Member of the California State Assembly from the 17th district
- In office December 4, 2006 – November 30, 2012
- Preceded by: Barbara S. Matthews
- Succeeded by: Tom Ammiano (redistricted)

Personal details
- Born: January 4, 1964 (age 62) Stockton, California, U.S.
- Party: Democratic
- Alma mater: California State University, Sacramento
- Profession: Physical therapy aide

= Cathleen Galgiani =

American politician (born 1964)

Cathleen Galgiani (born January 4, 1964) is an American politician who served in the California State Senate. A Democrat, she represented the 5th Senate District, which encompasses San Joaquin County, and portions of Stanislaus and Sacramento counties.

Galgiani was a member of the California Legislative LGBT Caucus. Prior to her election to the State Senate in 2012, she served in the California State Assembly, representing the 17th Assembly District. Before her service as an elected official, she was the Chief of Staff to her predecessor, Assemblymember Barbara Matthews.

==Biography==
Galgiani attended San Joaquin Delta College before receiving her bachelor's degree from California State University, Sacramento. Prior to working in the Legislature, Galgiani spent eight years as a physical therapy aide at San Joaquin General Hospital and Dameron Hospital in San Joaquin County.

Galgiani served as the consultant to the legislative committee on the development of University of California, Merced, and helped secure funding for the university. She also served as a staffer for Pat Johnston, John Garamendi, and Barbara Matthews.

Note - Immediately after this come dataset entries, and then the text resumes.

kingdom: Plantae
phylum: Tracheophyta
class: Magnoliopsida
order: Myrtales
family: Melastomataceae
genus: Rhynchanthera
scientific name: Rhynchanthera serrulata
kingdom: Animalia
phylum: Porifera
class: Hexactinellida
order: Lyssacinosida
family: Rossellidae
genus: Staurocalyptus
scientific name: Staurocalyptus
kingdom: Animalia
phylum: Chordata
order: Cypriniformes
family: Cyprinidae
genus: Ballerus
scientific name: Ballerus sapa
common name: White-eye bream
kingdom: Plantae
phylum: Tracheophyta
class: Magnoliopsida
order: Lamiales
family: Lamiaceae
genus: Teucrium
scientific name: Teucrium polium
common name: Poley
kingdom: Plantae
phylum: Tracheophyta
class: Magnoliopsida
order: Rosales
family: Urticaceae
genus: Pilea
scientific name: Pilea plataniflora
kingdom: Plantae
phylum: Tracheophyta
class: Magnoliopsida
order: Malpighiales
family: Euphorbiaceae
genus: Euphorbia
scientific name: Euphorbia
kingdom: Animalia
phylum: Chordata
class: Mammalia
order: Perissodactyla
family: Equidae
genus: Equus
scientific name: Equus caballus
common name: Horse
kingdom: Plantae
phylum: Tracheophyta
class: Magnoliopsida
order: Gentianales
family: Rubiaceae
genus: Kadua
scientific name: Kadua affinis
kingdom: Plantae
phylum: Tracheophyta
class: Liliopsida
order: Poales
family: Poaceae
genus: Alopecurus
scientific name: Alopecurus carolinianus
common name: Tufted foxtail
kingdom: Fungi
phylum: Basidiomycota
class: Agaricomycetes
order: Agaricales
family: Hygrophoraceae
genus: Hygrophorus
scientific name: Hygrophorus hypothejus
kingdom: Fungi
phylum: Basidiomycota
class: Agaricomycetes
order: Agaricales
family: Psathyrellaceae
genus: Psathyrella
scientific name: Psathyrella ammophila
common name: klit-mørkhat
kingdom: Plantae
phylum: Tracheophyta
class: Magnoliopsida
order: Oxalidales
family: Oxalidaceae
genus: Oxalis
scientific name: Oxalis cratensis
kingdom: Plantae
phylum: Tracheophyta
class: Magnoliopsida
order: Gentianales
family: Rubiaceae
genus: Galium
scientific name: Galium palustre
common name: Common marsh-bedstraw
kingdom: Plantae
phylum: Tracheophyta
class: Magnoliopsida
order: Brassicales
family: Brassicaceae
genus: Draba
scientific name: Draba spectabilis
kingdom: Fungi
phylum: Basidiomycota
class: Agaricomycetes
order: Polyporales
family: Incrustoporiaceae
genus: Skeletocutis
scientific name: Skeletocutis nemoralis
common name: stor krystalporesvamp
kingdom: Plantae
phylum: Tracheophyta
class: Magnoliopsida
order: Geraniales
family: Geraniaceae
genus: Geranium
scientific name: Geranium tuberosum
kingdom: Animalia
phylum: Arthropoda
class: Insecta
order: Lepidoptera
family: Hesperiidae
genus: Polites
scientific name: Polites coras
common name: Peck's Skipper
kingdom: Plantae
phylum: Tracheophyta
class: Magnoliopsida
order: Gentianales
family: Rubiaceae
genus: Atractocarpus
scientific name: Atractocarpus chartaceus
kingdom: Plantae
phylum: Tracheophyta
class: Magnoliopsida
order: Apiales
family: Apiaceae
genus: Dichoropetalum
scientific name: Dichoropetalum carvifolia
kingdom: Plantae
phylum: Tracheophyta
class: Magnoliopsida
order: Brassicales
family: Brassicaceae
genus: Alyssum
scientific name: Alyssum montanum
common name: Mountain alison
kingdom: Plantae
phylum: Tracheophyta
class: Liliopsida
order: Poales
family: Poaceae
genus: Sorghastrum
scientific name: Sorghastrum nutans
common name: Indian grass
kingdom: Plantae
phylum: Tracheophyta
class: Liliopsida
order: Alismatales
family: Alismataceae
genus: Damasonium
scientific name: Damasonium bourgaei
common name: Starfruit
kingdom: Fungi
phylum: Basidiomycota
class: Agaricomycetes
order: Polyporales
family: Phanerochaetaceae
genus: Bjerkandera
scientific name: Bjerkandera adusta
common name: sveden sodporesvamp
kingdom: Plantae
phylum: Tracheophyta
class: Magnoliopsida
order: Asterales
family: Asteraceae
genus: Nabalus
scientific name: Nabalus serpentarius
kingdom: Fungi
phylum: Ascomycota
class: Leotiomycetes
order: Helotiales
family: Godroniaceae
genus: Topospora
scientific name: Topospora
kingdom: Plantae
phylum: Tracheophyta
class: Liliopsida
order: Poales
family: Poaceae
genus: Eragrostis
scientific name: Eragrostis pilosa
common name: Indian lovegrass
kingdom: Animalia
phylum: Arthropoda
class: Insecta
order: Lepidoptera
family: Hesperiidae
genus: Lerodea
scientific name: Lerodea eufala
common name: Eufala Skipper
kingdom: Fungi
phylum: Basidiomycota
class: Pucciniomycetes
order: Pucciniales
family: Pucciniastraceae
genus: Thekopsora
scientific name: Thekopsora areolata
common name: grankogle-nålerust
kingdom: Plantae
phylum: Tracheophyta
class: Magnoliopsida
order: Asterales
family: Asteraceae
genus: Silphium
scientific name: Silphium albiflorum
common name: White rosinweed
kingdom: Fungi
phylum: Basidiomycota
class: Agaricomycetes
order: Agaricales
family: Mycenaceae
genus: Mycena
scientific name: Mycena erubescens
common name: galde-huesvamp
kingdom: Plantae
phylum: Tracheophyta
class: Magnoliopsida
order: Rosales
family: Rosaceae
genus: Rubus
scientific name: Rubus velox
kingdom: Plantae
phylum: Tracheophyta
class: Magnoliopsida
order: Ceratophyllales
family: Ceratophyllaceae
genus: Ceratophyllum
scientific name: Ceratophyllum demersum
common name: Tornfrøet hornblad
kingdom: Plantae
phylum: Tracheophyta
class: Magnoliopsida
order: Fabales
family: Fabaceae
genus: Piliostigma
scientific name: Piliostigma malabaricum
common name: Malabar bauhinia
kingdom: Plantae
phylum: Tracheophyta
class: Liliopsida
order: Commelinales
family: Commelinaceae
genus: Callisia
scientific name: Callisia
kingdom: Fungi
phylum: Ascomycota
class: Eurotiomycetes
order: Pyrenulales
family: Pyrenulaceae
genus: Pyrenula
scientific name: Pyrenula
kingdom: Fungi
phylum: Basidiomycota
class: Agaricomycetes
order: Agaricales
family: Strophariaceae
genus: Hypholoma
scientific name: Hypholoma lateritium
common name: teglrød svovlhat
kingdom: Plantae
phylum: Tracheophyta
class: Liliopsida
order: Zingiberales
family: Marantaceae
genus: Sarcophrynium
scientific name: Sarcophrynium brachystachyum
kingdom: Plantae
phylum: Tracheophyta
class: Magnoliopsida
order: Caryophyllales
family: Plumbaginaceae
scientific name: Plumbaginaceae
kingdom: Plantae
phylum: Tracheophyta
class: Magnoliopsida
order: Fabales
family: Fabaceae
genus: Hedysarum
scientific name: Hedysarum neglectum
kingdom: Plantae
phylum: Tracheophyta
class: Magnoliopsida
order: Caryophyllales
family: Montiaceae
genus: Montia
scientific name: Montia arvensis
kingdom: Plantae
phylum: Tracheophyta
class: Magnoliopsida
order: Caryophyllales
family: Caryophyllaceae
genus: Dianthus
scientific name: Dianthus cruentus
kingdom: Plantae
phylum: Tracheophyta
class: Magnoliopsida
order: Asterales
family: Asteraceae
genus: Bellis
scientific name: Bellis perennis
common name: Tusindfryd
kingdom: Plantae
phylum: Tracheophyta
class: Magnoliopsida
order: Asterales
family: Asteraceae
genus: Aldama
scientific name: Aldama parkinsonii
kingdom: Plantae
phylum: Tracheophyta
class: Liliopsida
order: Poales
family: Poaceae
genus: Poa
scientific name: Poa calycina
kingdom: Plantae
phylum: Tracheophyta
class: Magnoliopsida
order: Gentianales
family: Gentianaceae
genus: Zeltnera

In a 2011 interview with the Stockton Record, Galgiani publicly disclosed that she is gay. She became the eighth openly LGBT member serving in the California Legislature at the time.

Galgiani was first elected to the State Senate after narrowly defeating Republican Assemblyman Bill Berryhill on November 6, 2012. In 2016, she won a second term, defeating Lodi Mayor Alan Nakanishi.

In 2018 Galgiani ran to represent the 2nd district on the California Board of Equalization. She finished third in the primary, 1.2 points behind second place, and was eliminated from the general election.

==Political positions==
In March 2018, Galgiani introduced legislation to prohibit the sale of cosmetics tested on animals after January 1, 2020. She said the legislation was necessary due to federal inaction on cruelty-free cosmetics. Governor Jerry Brown signed the bill in September 2018.